[[ SOURCE DATA open ]]

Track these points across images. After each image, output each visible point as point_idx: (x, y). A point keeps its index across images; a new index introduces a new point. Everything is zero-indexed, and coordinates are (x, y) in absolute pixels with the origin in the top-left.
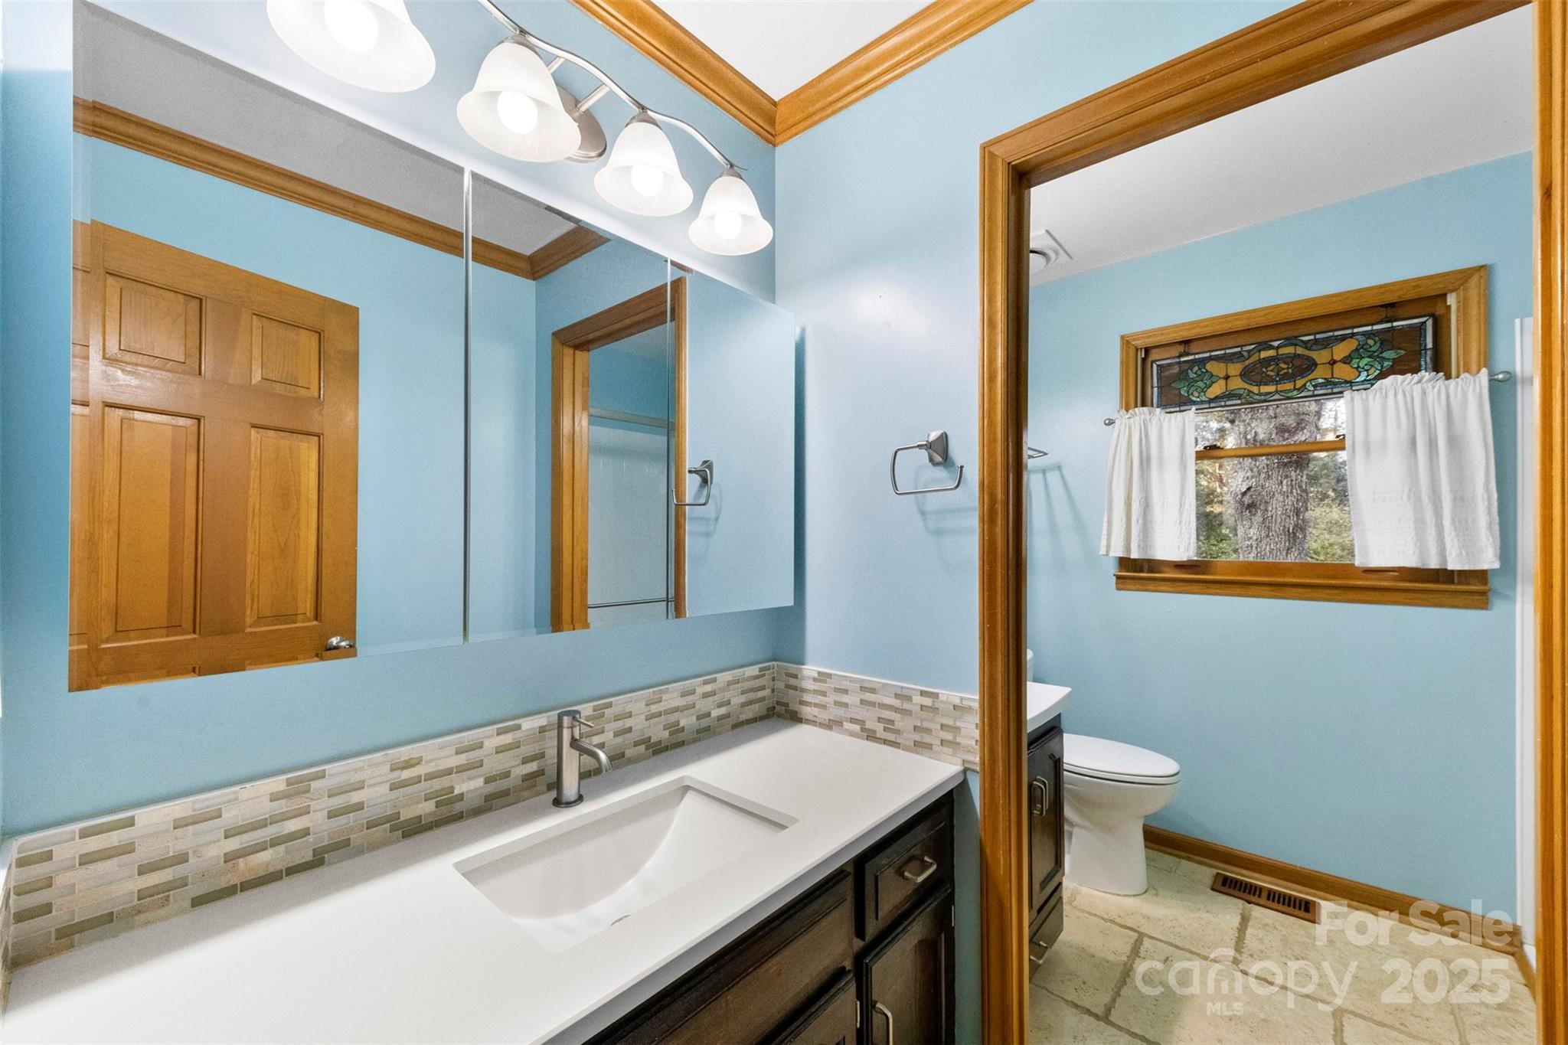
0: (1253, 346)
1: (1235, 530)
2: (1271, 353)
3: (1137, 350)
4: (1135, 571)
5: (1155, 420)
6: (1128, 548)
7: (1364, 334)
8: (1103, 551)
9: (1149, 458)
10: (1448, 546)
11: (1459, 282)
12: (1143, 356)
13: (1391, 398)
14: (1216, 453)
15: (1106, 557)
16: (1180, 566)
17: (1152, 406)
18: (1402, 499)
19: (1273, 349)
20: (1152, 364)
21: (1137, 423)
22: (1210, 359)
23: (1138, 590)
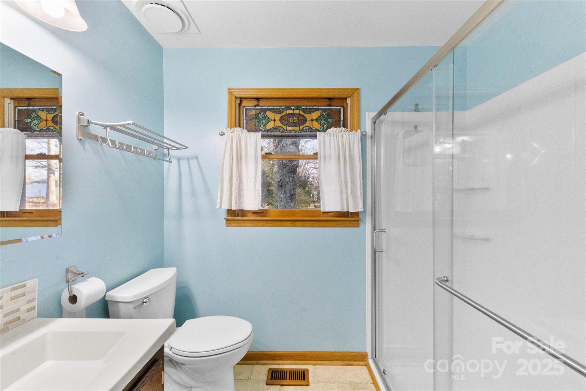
0: (284, 107)
1: (277, 195)
2: (291, 112)
3: (236, 98)
4: (235, 216)
5: (244, 135)
6: (231, 205)
7: (322, 109)
8: (218, 206)
9: (241, 156)
10: (350, 202)
11: (351, 94)
12: (239, 102)
13: (332, 137)
14: (270, 156)
15: (220, 209)
16: (255, 213)
17: (243, 128)
18: (336, 182)
19: (292, 110)
20: (243, 107)
21: (235, 136)
22: (268, 110)
23: (236, 226)
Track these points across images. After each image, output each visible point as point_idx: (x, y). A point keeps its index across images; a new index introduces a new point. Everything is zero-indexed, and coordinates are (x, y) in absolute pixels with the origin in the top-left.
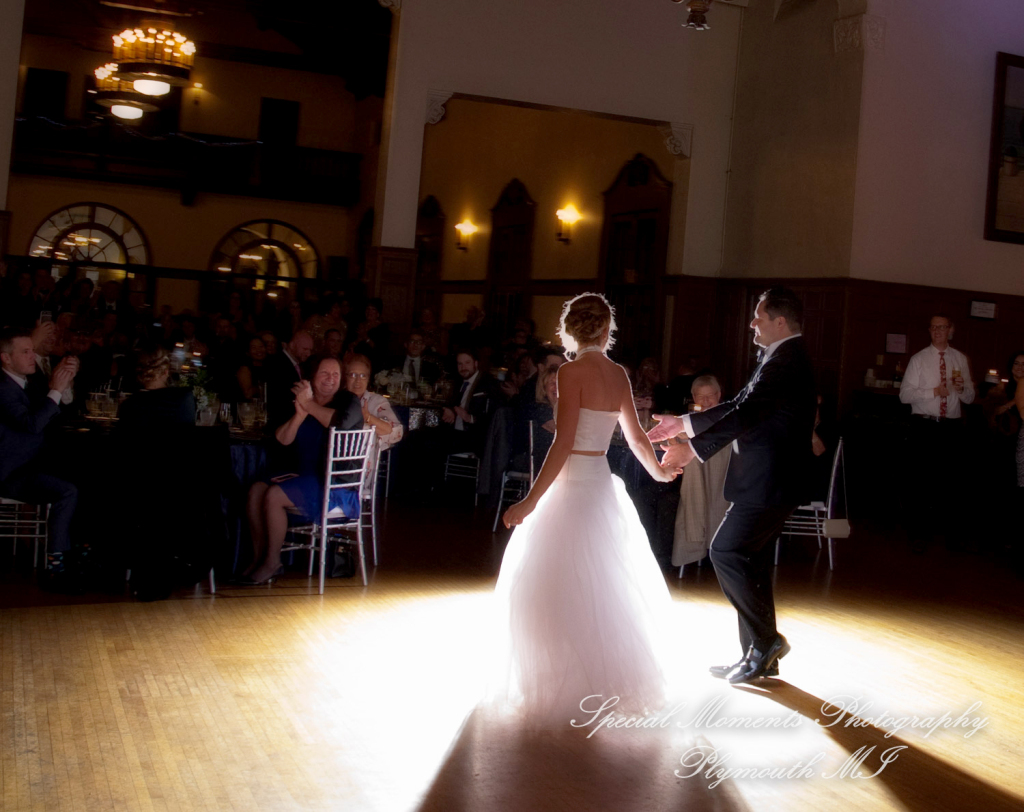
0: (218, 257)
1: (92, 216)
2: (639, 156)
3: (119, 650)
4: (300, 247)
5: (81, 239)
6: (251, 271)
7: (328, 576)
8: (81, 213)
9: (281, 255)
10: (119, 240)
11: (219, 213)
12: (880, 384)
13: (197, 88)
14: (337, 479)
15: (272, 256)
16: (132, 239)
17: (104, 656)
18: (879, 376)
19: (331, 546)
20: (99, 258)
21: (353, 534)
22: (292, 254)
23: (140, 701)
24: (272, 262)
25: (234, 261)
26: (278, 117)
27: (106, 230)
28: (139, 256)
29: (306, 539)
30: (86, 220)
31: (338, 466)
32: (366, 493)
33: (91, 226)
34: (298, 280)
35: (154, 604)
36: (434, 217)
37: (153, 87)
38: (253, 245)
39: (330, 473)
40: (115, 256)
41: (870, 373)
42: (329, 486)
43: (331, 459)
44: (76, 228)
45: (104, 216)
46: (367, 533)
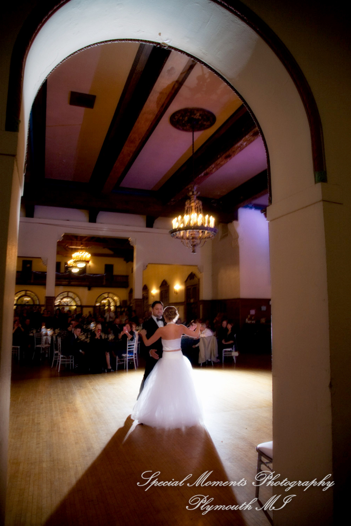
0: (96, 302)
1: (68, 294)
2: (192, 273)
3: (90, 382)
4: (116, 298)
5: (65, 300)
6: (104, 305)
7: (128, 369)
8: (65, 294)
9: (111, 301)
10: (74, 299)
11: (97, 291)
12: (249, 322)
13: (91, 263)
14: (129, 349)
15: (109, 301)
16: (77, 299)
17: (88, 383)
18: (249, 320)
19: (129, 362)
20: (70, 304)
21: (133, 360)
22: (114, 300)
23: (96, 390)
24: (109, 303)
25: (101, 303)
26: (109, 268)
27: (71, 297)
28: (79, 304)
29: (124, 361)
30: (66, 295)
31: (129, 346)
32: (135, 351)
33: (68, 297)
34: (116, 306)
35: (89, 375)
36: (146, 289)
37: (82, 265)
38: (105, 298)
39: (128, 347)
40: (73, 304)
41: (247, 320)
42: (128, 350)
43: (128, 344)
44: (64, 298)
45: (70, 294)
46: (136, 360)
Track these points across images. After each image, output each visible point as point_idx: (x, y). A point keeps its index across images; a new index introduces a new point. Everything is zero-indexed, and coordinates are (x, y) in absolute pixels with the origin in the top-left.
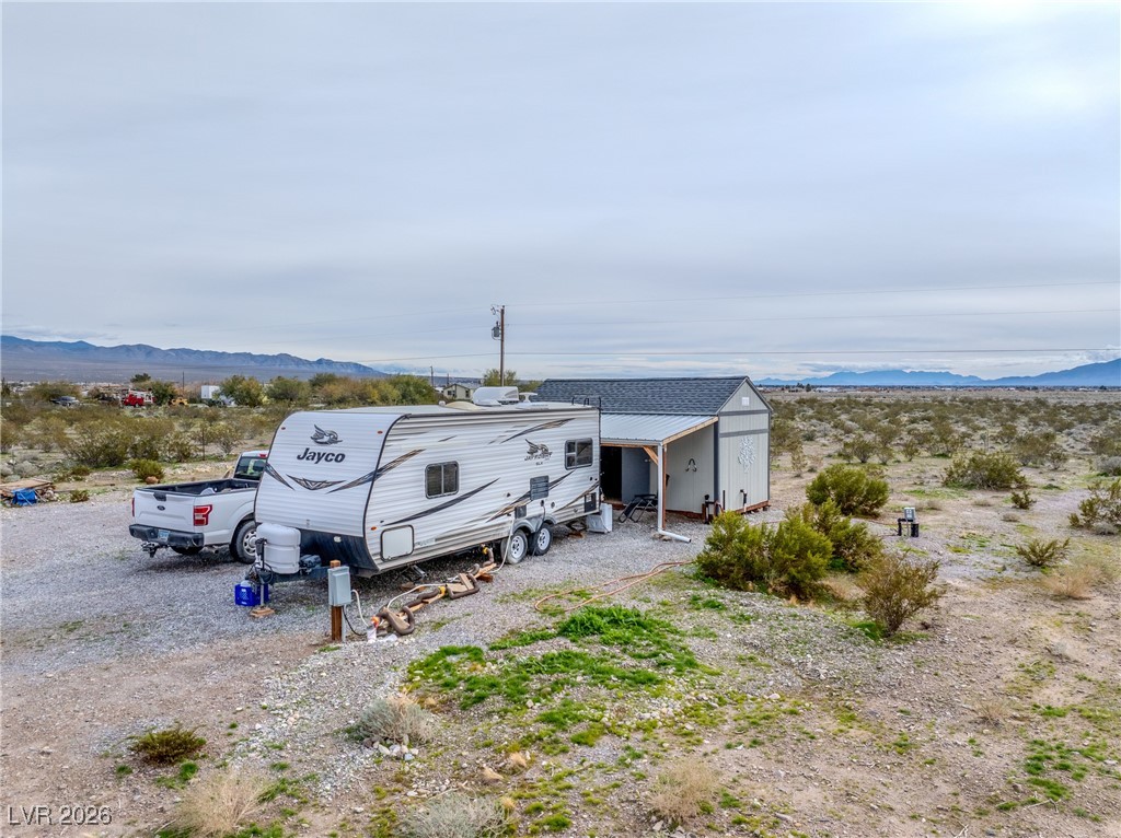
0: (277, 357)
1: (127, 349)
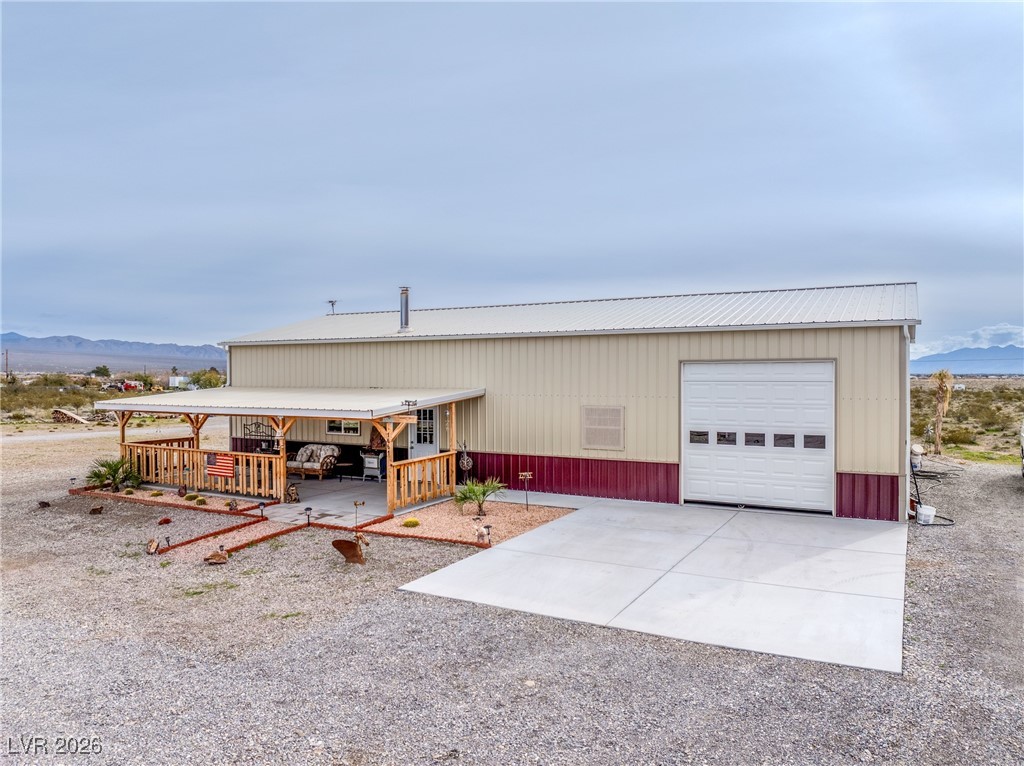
0: (202, 348)
1: (58, 340)
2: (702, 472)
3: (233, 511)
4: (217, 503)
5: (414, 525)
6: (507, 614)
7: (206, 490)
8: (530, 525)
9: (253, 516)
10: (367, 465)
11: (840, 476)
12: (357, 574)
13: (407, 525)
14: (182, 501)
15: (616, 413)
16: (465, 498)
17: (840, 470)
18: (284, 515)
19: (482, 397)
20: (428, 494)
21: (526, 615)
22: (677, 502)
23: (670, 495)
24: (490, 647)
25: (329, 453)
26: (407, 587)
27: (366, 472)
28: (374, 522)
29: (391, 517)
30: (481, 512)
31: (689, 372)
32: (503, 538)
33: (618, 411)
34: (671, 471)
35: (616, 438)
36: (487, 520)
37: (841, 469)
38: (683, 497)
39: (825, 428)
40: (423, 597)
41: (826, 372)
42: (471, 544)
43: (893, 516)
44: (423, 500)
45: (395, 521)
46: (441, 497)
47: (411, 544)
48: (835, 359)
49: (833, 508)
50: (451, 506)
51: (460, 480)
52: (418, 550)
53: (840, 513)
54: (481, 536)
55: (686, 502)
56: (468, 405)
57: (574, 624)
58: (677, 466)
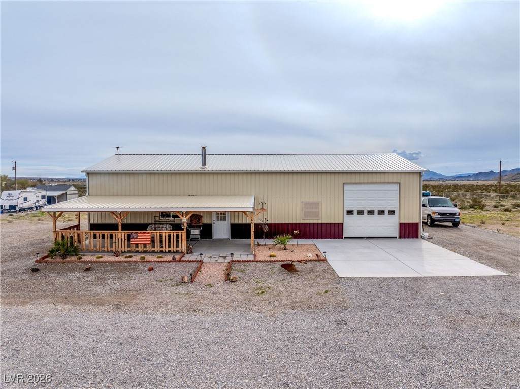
2: (352, 226)
10: (192, 233)
11: (401, 224)
15: (317, 204)
17: (400, 222)
22: (342, 238)
23: (339, 236)
30: (286, 249)
31: (347, 187)
34: (340, 226)
35: (317, 215)
39: (395, 207)
41: (396, 187)
43: (417, 237)
48: (399, 183)
49: (398, 236)
55: (345, 238)
58: (343, 224)
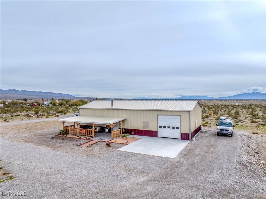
2: (161, 133)
3: (87, 139)
4: (83, 137)
5: (116, 141)
6: (131, 153)
7: (80, 135)
8: (134, 141)
9: (90, 140)
10: (106, 130)
11: (181, 133)
12: (110, 148)
13: (115, 141)
14: (76, 137)
15: (148, 123)
16: (124, 137)
18: (95, 140)
19: (126, 119)
20: (118, 136)
21: (133, 153)
22: (157, 137)
23: (156, 136)
24: (129, 156)
25: (99, 128)
26: (117, 150)
27: (106, 132)
28: (110, 141)
29: (112, 140)
30: (126, 139)
31: (159, 117)
32: (130, 143)
33: (148, 122)
34: (156, 132)
35: (148, 127)
36: (127, 140)
37: (182, 132)
38: (158, 137)
39: (179, 126)
40: (120, 151)
41: (179, 117)
42: (125, 144)
43: (189, 140)
44: (117, 137)
45: (113, 140)
46: (120, 136)
47: (116, 144)
48: (180, 116)
49: (180, 138)
50: (121, 138)
51: (122, 133)
52: (118, 145)
53: (181, 139)
54: (127, 143)
55: (159, 137)
56: (124, 121)
57: (139, 154)
58: (157, 131)
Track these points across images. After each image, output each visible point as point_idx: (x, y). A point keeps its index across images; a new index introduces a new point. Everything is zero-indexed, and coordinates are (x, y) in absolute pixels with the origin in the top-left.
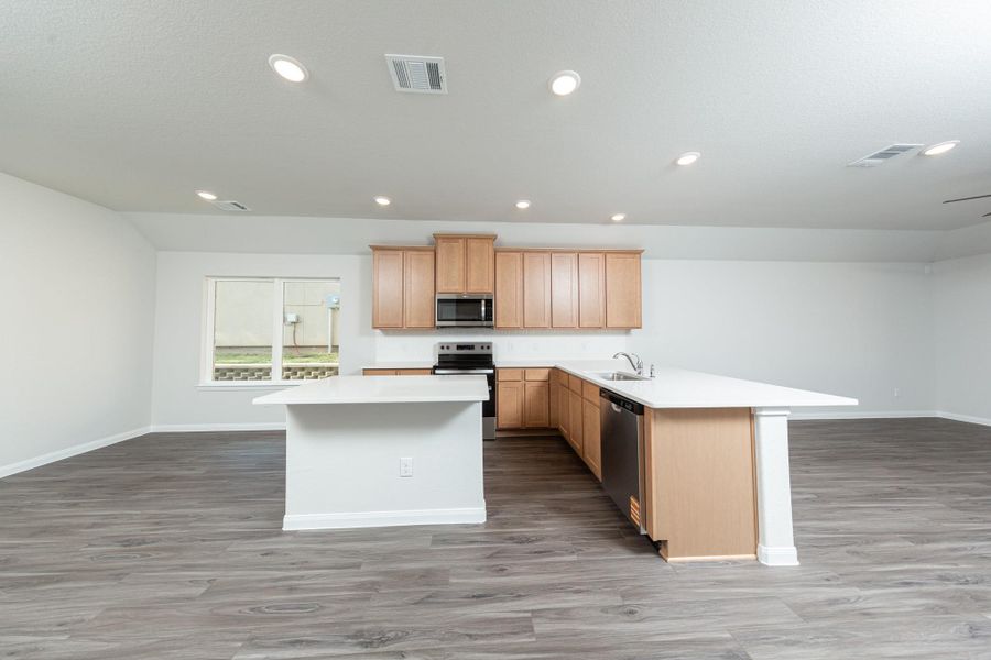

[[ SOURCE DATA closed ]]

| WORK ITEM |
The response should hold only an exact retyping of the lines from the beginning of the data through the line containing "45: (104, 216)", both ends kept, pictures omitted.

| OUTPUT FOR THIS TASK |
Track these points across images. After each image, output each visible point as point_idx: (x, y). A point keeps its index across images; a new index introduces a new point. Everything is zero-indexed, and coordinates are (x, y) in absolute pixels with the origin in the top-left.
0: (1253, 346)
1: (1235, 530)
2: (1271, 353)
3: (1137, 350)
4: (1135, 571)
5: (1155, 420)
6: (1128, 548)
7: (1364, 334)
8: (1103, 551)
9: (1149, 458)
10: (1448, 546)
11: (1459, 282)
12: (1143, 356)
13: (1391, 398)
14: (1216, 453)
15: (1106, 557)
16: (1180, 566)
17: (1152, 406)
18: (1402, 499)
19: (1273, 349)
20: (1152, 364)
21: (1137, 423)
22: (1210, 359)
23: (1138, 590)
0: (284, 107)
1: (277, 195)
2: (291, 112)
3: (236, 98)
4: (235, 216)
5: (244, 135)
6: (231, 205)
7: (322, 109)
8: (218, 206)
9: (241, 156)
10: (350, 202)
11: (351, 94)
12: (239, 102)
13: (332, 137)
14: (270, 156)
15: (220, 209)
16: (255, 213)
17: (243, 128)
18: (336, 182)
19: (292, 110)
20: (243, 107)
21: (235, 136)
22: (268, 110)
23: (236, 226)
Track these points across images. After each image, output each visible point as point_idx: (x, y). A point keeps its index across images; a new index introduces a new point. Everything is zero-indexed, and coordinates are (x, y) in absolute pixels with the origin in the top-left.
0: (218, 257)
1: (92, 216)
2: (639, 156)
3: (119, 650)
4: (300, 247)
5: (81, 239)
6: (251, 271)
7: (328, 576)
8: (81, 213)
9: (281, 255)
10: (119, 240)
11: (219, 213)
12: (880, 384)
13: (197, 88)
14: (337, 479)
15: (272, 256)
16: (132, 239)
17: (104, 656)
18: (879, 376)
19: (331, 546)
20: (99, 258)
21: (353, 534)
22: (292, 254)
23: (140, 701)
24: (272, 262)
25: (234, 261)
26: (278, 117)
27: (106, 230)
28: (139, 256)
29: (306, 539)
30: (86, 220)
31: (338, 466)
32: (366, 493)
33: (91, 226)
34: (298, 280)
35: (154, 604)
36: (434, 217)
37: (153, 87)
38: (253, 245)
39: (330, 473)
40: (115, 256)
41: (870, 373)
42: (329, 486)
43: (331, 459)
44: (76, 228)
45: (104, 216)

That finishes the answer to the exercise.